Often it takes a while to see the effects of how things are going. But with Margaret, we knew we were on the right track early on, which was fantastic to see.
And that’s the tricky part: There’s no guarantee in clinical research that this therapy is going to have any effect on the person in front of you. Participating in a trial is an altruistic gesture. There are cases where the therapy doesn’t work for an individual patient or for a group of patients. But what we learn from that trial can help with future new drug development or for future patients that come in. So the data’s never lost.

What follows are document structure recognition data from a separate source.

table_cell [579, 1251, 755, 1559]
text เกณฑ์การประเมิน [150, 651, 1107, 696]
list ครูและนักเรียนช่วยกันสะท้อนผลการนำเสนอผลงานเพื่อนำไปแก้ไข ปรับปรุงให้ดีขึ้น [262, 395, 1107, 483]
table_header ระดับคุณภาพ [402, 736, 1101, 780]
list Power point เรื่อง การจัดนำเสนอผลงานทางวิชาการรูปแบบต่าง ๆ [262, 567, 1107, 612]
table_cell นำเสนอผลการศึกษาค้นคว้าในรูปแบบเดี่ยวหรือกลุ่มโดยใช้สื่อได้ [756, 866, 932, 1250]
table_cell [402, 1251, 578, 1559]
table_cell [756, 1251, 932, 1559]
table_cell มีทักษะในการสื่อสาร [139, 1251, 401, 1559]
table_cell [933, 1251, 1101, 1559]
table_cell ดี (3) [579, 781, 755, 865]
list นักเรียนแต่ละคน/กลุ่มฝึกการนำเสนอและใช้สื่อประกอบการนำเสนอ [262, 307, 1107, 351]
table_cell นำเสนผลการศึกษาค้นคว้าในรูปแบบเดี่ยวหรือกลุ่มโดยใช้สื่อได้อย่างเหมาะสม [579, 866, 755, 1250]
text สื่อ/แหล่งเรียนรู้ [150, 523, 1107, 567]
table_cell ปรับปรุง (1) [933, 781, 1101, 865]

‘What is best for the patient’
What is great about working at Rush is the drive to do what is best for the patient. For instance, clinical trials are baked into the clinical care process. We’re sitting at the table when patient cases are initially being discussed so that we’re able to present our thoughts on available clinical trials as part of the treatment planning process.
We had one case in which we needed a clinical trial for a patient, a young mother who was in a coma. We didn’t have a trial here at Rush that fit her cancer profile. But we found a trial with a sponsor in Italy, and we were able to work with the sponsor to bring that trial to our patient within a week. We learned about the patient on a Friday. We had all the information to open the trial here by Monday. We got all the approvals we needed in days, and we were treating the patient that following Friday.
That doesn’t often happen in the real world, but it does here at Rush because everyone’s on board. Everybody wants to do what’s best for the patient. That’s why I think doing clinical research at Rush is so exciting and why I love my job.
Crista Brawley is research director, cancer clinical trials, at Rush University Medical Center.